Jordan Matthews should be a favorite prospect for many draft viewers. He is a rarity among players at his position, namely a wide receiver who is all substance and no flash.
Matthews is a big-bodied ball magnet who will instantly become a lucky pro quarterback's best friend. After suffering inconsistent pass-catchers like Dwayne Bowe and Donnie Avery, Smith would likely relish the chance to throw to Matthews.
The Commodores' standout is first and foremost a thoughtful route-runner. His moves out of a break always make sense, and when combined with his physicality, usually leave covering defenders looking foolish.
Matthews' frame and smarts make him a dream fit for Reid and offensive coordinator Doug Pederson's version of the West Coast offense.
The trustworthy flanker has long been viewed as a second-round pick. But he makes enough sense for the Chiefs to justify a reach, or even a trade, to acquire.
Of course, the Chiefs needn't get embroiled in a strategy to land Matthews if they select their featured wide receiver in Round 1. Penn State's Allen Robinson will certainly appeal in that scenario.
While he doesn't boast the size or field-stretching potential of a Kelvin Benjamin, Robinson thrives at the intermediate levels of a defense. He is also an elusive and imaginative runner after the catch.
Reid and Pederson can take advantage of those skills by moving Robinson around and crafting middle screens to get him the ball in space.

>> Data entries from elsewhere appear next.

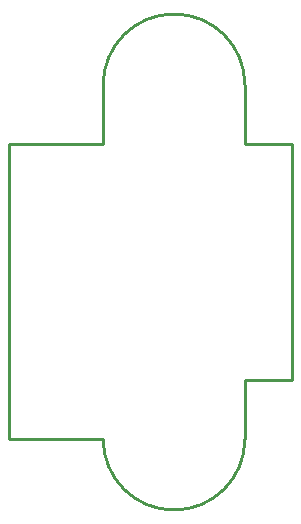
<source format=gko>
G04 Layer: BoardOutlineLayer*
G04 EasyEDA v6.5.20, 2023-08-22 18:50:07*
G04 a67cddfb3fce44daa9051d46cbbcc19f,10*
G04 Gerber Generator version 0.2*
G04 Scale: 100 percent, Rotated: No, Reflected: No *
G04 Dimensions in millimeters *
G04 leading zeros omitted , absolute positions ,4 integer and 5 decimal *
%FSLAX45Y45*%
%MOMM*%

%ADD10C,0.2540*%
D10*
X-599947Y1499870D02*
G01*
X-599947Y999744D01*
X-1400047Y999997D01*
X-1400047Y-1499870D01*
X-599947Y-1499870D01*
X599998Y1499996D02*
G01*
X599998Y999870D01*
X999997Y999997D01*
X999997Y-999997D01*
X599998Y-1000130D01*
X599998Y-1499999D01*
G75*
G01*
X599999Y1499997D02*
G03*
X-599999Y1499997I-599999J0D01*
G75*
G01*
X599999Y-1499994D02*
G02*
X-599999Y-1499994I-599999J0D01*

%LPD*%
M02*

</source>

Robinson was extremely productive for the Nittany Lions in 2013. He made 97 catches for 1,432 yards and six touchdowns, per cfbstats.com.
As a dynamic possession receiver, Robinson perfectly suits the way the Chiefs build yards through the air. Think of him as a Bowe-type, only more active and proficient.
Any of these eight players would instantly upgrade key positions of need in Kansas City and inspire a second straight run at the playoffs.